-- DOCUMENT SEGMENT follows --
2. Romantic Infatuation: is often called "romantic love" or simply "love." It is a mix of sex and emotion - not genuine love at all. It will not of itself support a marriage. It also leads o idealizing the person, having a much stronger sex interest in each other, and justifying a premature marriage. Romantic infatuation is therefore very dangerous because people will easily fool themselves to act out their intense feelings and sex urges. Romantic infatuation is "false love," but it may develop into real love, but it will take a lot of time.
3. Sex Interest: is a deep biological drive that seeks some erotic expression. It is possible for people to enjoy sex with someone, yet have absolutely no other interest in them except sensual satisfaction.
4. Real Love: exists when your strong tender feelings for the other are balanced by reason and deep respect. You care just as much for the other person's welfare and fulfillment as you do for your own. Judgements about the person are quite objective and rational. The two of you have many values and ideas in common. You share similar goals and ideals. All these factors will probably be able to support and sustain a happy relationship over a long period of time. If you're infatuated , your emotions will be in charge. In real love, your reason is ruling your emotions. However, REAL LOVE and ROMANTIC INFATUATION are easily confusing people because they have one thing in common - strong feelings of attachment to the other person. Moreover, people in real love have some degree of infatuation and infatuated people have some degree of real love.
FACTS ABOUT LOVE AND INFATUATION
1 . Many divorces and unhappy marriages have roots of infatuation and sex interest only.
2. Most youth are not sure what real love is.
3. Age and maturity give no immunity of infatuation.
4. Teen marriages have twice the risk that they will end in divorces.
5 . Living together and have sex before marriage have tougher times to adjust after marriage.
6. One-sided loves won't work.
7. The following people are far more likely to have good marriage:
o Your parents are happy in their marriage
o You had a happy childhood
o There was a lack of conflict with mother
o There was a lack of conflict with father
o Home discipline was firm but not harsh
o You had a strong attachment to your mother
o You had a strong attachment to your father
o Your parents were frank with you about sex
o Your childhood punishment was infrequent and mild
o You have an expectant, positi ve attitude toward sex that is free from disgust or distaste.
Even if all of these factors are negative, you can still build a good marriage. But you will have
to work harder and be more careful in your mate choice.
8. Good Marriages need to have these five types of love:
o Strong sex interest: strong erotic feelings for each other
o Respect and admiration: hold each other in high regard
o Friendship and fellowship: have many things in common
o Self-giving devotion: love in spite of each other's faults
o Affection: a shoulder to cry on when our burdens are too heavy to bear alone.
THE FOURTEEN CLUES OF LOVE
Warnings about these clues:
1. The order is not important.
2. No clue can stand alone. All of them are important. Failing one or more does not mean you have to break up with your partner right away. It just means that you two are not ready for marriage and need more time to work them out.
3. One-sided loves won't work.
CLUE 1. What is the major attraction?
Infatuation: your main interest is likely to be the person's physical equipment. The main stress is on things you can perceive right away - what you can see, hear, smell, taste, or touch. A marriage based only on sex attraction will last no more than three to five years.
-- DOCUMENT SEGMENT concluded --
-- EXCERPTED DATA follows --
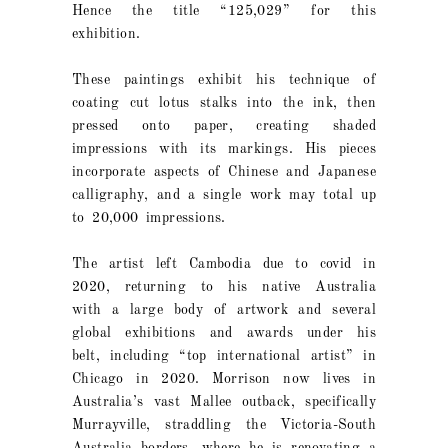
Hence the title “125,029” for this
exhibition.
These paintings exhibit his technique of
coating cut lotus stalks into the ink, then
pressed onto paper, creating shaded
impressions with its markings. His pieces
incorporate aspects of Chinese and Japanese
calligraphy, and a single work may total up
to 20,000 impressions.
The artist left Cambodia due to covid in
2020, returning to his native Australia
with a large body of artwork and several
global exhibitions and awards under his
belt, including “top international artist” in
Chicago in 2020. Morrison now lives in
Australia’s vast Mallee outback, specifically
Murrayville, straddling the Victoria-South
-- EXCERPTED DATA concluded --
-- EXCERPTED DATA follows --
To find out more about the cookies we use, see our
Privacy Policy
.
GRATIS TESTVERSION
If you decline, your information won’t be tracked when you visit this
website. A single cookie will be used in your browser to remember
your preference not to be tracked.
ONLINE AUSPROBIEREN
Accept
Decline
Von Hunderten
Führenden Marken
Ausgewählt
-- EXCERPTED DATA concluded --
EXERCISE A
From the passage on love and infatuation, extract the part that opens with the words containing "FACTS ABOUT LOVE" and closes with "real love is.".
EXERCISE B
Write what comes next in the passage on love and infatuation, picking up after its final sentence.

OUTPUT A
FACTS ABOUT LOVE AND INFATUATION
1 . Many divorces and unhappy marriages have roots of infatuation and sex interest only.
2. Most youth are not sure what real love is.

OUTPUT B
Real Love: your interest is in his or her total personality. Before marriage, ask yourself: "What's she going to look like in 30 years?" It is a sign of real love if the answer is, "She will still look beautiful because of her wonderful personality."
CLUE 2. How many factors attract?
Infatuation: the number of factors that attract you are relatively few. Just the smile? Just the pretty face? Just the lovely hair? Just the funny jokes?
Real Love: many or most qualities of the person - and the relationship - attract you. You like not only the way the person looks and talks, but the way he or she thinks and feels about things and other people.
Do you like the person's reactions to personal success? To failure? To tough challenges? To faults in his or herself, and in you or others? What about use of leisure time? And what about thoughtfulness, kindness, courage , temper, and temperament? Does the person have healthy and balanced attitude s toward money, sex, school, family, and friends? Toward the past and the future? What about bad habits?
Ask yourself two important questions:
1) How many of the countless characteristics of this person do I know enough about?
2) How many of those things do I find attractive?
It takes time and effort to know a person extremely well. Only then can you judge your reaction to the many, many facets of that person's nature. If many or most of those factors attract you, this tends to indicate real love. When the excitement and romance wear off in a marriage, you need lots of other interests in common to hold you together over the long pull. You need to like each other as well as love each other. It does not matter much that you like the same kind of pizzas and movies. It matters very much whether you agree on life- style and whether you want to have children, makes lots of money, or have two separate careers.
Two persons who are psychological opposites may attract and have a good marriage. Social opposites almost never do. It is alright for a dominant person to have a submissive mate. However, the greater the social difference s, e.g. a very rich and a very poor, the greater the dangers.
The more you two agree on these issues, the better your chances for success in marriage:
ROOTS: How similar are you as to: Social Class? Racial, national, and ethnic roots? City vs. country backgrounds? Religions?
VALUES : What is very important to you: Religion? Money? Social position and acceptance? Prestige? Sex before/after marr iage? Who decides?
CHILDREN: Do you like them? Want them? How many? What about birth control? If so, what kind? Who is responsible for it?
MONEY: How much is enough? Who will make it? Save it? For what? Spend it? On what? Who'll budget, pay bills, do the shopping? (More married couples fight about money than any other thing.)
SEX ROLES: Who'll make decisions? Will both work? Will you share home chores? If babies come, will the wife work outside the home?
WHERE AND HOW TO LIVE: Region? Rural or urban? Fancy or modest?
MAIN INTERESTS: Hobbies? Vocation plans? Education? Recreation likes and dislikes?
INVESTMENT IN YOUR FUTURE: What do you plan to do about war, pollution, poverty, and so on?
CONCEPTS OF MARRIAGE: Permanent? Trust and fidelity? Companionship?
MAJOR GOALS AND HOPES FOR THE FUTURE: What do you want out of life? How will you get there from here? Who can help?
COMMUNICATION SKILLS: Can the two of you work out differences? Can you talk over problems with honesty? Can you solve disputes without hurting each other? Do either of you get mad or get grumpy when things don't go your way? Do you feel free to share your true feelings, or do you hold back out of fear or lack of trust and
confidence? You'd best find out before you marry.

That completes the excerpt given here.